By Tim Henderson
WWR Article Summary (tl;dr) In Chamblee, a city shared by professionals commuting to Atlanta and immigrants working locally, women make more than the typical Atlanta metro worker, but men make far less.
This Atlanta suburb is a lot like other metropolitan suburbs around the country. A manufacturing economy is giving way to new apartments and tech enterprises built around a quick commute to Atlanta.
And as in other communities, there’s a measurable pay gap between its working men and women. But there’s something different about Chamblee: Here it’s the women who earn the higher wages, typically $1.37 for every dollar brought home by a man.
That’s astonishing in a country where, nearly universally and in nearly all of the 2,700 locations reviewed by Stateline, men earn more than women.

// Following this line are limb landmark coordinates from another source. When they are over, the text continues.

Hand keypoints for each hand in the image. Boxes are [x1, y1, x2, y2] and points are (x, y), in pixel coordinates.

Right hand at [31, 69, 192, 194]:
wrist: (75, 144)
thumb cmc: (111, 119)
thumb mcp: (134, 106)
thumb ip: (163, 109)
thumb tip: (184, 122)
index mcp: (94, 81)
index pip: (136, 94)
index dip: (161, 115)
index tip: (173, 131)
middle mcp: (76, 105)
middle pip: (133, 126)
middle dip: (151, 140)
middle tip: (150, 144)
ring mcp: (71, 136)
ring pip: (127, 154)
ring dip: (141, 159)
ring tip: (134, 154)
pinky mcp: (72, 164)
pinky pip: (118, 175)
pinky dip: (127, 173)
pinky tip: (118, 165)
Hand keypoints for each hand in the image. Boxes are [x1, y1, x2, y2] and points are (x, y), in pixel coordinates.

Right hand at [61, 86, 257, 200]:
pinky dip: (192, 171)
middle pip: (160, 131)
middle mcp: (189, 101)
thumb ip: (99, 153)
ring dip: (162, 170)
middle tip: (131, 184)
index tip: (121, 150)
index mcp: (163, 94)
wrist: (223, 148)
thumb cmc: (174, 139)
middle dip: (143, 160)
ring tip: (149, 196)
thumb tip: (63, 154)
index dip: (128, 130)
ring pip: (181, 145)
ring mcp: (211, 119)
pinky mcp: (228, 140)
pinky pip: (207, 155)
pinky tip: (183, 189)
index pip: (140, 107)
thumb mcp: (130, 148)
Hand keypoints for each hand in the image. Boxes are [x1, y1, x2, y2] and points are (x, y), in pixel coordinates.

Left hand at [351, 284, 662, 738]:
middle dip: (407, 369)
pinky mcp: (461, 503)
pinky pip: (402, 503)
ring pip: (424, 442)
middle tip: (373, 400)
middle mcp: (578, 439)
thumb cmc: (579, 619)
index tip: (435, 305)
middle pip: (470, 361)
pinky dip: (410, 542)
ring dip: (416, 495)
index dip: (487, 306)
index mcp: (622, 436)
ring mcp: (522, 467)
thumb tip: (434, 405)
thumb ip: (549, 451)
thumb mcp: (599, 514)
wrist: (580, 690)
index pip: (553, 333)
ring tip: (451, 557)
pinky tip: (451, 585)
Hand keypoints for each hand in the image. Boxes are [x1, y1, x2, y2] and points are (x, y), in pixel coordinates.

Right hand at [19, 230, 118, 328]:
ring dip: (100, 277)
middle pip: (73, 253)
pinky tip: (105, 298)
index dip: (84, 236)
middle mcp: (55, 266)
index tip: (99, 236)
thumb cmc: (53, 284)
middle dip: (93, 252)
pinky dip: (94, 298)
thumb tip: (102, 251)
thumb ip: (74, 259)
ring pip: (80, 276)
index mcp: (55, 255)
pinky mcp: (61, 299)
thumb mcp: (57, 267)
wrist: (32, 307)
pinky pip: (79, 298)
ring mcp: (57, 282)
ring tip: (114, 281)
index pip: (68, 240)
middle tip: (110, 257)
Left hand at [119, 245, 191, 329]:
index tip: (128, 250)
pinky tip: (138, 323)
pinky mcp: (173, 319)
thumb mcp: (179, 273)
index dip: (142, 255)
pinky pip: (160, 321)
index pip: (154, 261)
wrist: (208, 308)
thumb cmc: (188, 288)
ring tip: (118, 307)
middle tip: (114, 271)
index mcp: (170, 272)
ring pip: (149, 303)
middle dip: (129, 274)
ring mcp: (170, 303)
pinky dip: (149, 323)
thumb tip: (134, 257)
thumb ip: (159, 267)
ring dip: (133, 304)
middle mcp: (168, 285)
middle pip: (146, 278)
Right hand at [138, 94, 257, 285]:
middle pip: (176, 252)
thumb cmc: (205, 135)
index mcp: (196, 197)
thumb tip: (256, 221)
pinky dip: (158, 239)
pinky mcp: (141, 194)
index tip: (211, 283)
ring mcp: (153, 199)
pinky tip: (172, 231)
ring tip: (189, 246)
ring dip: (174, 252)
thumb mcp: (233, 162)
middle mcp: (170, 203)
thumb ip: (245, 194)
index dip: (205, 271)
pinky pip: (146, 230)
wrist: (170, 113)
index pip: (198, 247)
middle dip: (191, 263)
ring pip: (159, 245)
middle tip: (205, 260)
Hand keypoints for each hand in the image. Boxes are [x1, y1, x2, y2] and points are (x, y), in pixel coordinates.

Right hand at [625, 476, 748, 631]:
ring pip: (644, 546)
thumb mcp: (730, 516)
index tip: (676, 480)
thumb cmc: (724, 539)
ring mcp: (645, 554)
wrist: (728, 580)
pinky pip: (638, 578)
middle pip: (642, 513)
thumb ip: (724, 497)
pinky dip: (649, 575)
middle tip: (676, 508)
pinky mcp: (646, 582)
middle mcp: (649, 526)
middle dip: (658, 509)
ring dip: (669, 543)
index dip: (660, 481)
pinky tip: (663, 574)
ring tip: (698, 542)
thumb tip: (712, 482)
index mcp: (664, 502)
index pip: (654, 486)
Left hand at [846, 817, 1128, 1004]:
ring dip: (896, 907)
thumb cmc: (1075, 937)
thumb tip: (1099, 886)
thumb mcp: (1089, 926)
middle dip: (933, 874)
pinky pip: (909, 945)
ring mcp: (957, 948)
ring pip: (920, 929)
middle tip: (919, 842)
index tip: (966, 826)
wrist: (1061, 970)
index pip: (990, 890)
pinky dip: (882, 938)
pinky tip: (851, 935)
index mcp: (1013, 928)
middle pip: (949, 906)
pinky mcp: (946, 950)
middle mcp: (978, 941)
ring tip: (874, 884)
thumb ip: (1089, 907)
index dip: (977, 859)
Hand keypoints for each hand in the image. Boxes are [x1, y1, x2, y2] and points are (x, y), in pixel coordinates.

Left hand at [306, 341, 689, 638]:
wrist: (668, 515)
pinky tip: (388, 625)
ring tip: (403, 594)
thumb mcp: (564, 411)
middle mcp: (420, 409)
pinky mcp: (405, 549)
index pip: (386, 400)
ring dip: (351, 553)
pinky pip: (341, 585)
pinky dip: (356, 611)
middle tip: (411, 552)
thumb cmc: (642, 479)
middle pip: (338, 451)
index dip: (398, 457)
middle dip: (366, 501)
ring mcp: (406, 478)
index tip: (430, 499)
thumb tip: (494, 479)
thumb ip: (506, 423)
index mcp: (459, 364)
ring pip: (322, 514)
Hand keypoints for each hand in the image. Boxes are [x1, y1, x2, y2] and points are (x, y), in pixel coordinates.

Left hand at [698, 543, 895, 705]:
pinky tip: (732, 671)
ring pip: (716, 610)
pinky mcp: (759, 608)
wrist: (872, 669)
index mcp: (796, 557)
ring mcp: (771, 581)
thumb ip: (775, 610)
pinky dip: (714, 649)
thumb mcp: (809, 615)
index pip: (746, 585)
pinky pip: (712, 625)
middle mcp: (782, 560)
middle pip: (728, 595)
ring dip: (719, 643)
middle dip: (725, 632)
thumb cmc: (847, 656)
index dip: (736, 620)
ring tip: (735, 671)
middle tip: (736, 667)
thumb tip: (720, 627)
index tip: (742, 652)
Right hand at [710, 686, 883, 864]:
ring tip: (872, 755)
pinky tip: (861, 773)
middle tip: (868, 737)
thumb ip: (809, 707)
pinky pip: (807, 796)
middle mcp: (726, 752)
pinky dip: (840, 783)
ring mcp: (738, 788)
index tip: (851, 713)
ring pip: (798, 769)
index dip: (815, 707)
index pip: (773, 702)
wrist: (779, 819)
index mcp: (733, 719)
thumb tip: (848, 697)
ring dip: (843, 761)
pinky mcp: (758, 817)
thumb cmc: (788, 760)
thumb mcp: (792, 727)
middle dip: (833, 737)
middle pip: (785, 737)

Nationally, the pay gap is wide: Women still earn less than 80 cents for every dollar men take home.
Of the 2,700 locations in the United States with more than 10,000 workers, Stateline found, there are just six municipalities and one county that flip the script in a statistically significant way.
A Stateline review of census data on earnings across the country found that women also make more in Lake Worth, Florida; the cities of Plainfield and Trenton in New Jersey; Inglewood, California; the village of Hempstead on Long Island, New York; and the Washington, D.C., suburb of Prince George’s County, Maryland.
Most are diverse suburbs in large metro areas. All are majority-minority, and many have low-income neighborhoods as well as the economic benefits of proximity to vibrant cities.
The reasons for the pay differences are complex and uncertain: Pay may be relatively higher for young millennial women who have landed jobs in big cities and found affordable housing in commuter suburbs such as these. And the communities’ high numbers of single male laborers, many of whom are immigrants working without documentation, can also hold down male income, which makes female income relatively higher.